• Activity: An exact copy of the data is required. No picture may appear in it.

• Provided data:
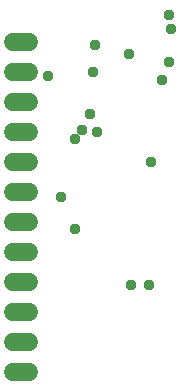
<source format=gbr>
G04 EAGLE Gerber RS-274X export*
G75*
%MOMM*%
%FSLAX34Y34*%
%LPD*%
%INSoldermask Bottom*%
%IPPOS*%
%AMOC8*
5,1,8,0,0,1.08239X$1,22.5*%
G01*
%ADD10C,1.524000*%
%ADD11C,0.959600*%


D10*
X44704Y25400D02*
X31496Y25400D01*
X31496Y50800D02*
X44704Y50800D01*
X44704Y76200D02*
X31496Y76200D01*
X31496Y101600D02*
X44704Y101600D01*
X44704Y127000D02*
X31496Y127000D01*
X31496Y152400D02*
X44704Y152400D01*
X44704Y177800D02*
X31496Y177800D01*
X31496Y203200D02*
X44704Y203200D01*
X44704Y228600D02*
X31496Y228600D01*
X31496Y254000D02*
X44704Y254000D01*
X44704Y279400D02*
X31496Y279400D01*
X31496Y304800D02*
X44704Y304800D01*
D11*
X96012Y243840D03*
X99060Y278892D03*
X147828Y202692D03*
X164592Y315468D03*
X100584Y301752D03*
X89916Y230124D03*
X71628Y173736D03*
X129540Y294132D03*
X163068Y327660D03*
X60960Y275844D03*
X163068Y288036D03*
X156972Y272796D03*
X83820Y222504D03*
X131064Y99060D03*
X83820Y146304D03*
X146304Y99060D03*
X102108Y228600D03*
M02*

</source>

• Answer to the problem:
<source format=gbr>
G04 EAGLE Gerber RS-274X export*
G75*
%MOMM*%
%FSLAX34Y34*%
%LPD*%
%INSoldermask Bottom*%
%IPPOS*%
%AMOC8*
5,1,8,0,0,1.08239X$1,22.5*%
G01*
%ADD10C,1.524000*%
%ADD11C,0.959600*%


D10*
X44704Y25400D02*
X31496Y25400D01*
X31496Y50800D02*
X44704Y50800D01*
X44704Y76200D02*
X31496Y76200D01*
X31496Y101600D02*
X44704Y101600D01*
X44704Y127000D02*
X31496Y127000D01*
X31496Y152400D02*
X44704Y152400D01*
X44704Y177800D02*
X31496Y177800D01*
X31496Y203200D02*
X44704Y203200D01*
X44704Y228600D02*
X31496Y228600D01*
X31496Y254000D02*
X44704Y254000D01*
X44704Y279400D02*
X31496Y279400D01*
X31496Y304800D02*
X44704Y304800D01*
D11*
X96012Y243840D03*
X99060Y278892D03*
X147828Y202692D03*
X164592Y315468D03*
X100584Y301752D03*
X89916Y230124D03*
X71628Y173736D03*
X129540Y294132D03*
X163068Y327660D03*
X60960Y275844D03*
X163068Y288036D03*
X156972Y272796D03*
X83820Y222504D03*
X131064Y99060D03*
X83820Y146304D03*
X146304Y99060D03*
X102108Y228600D03*
M02*

</source>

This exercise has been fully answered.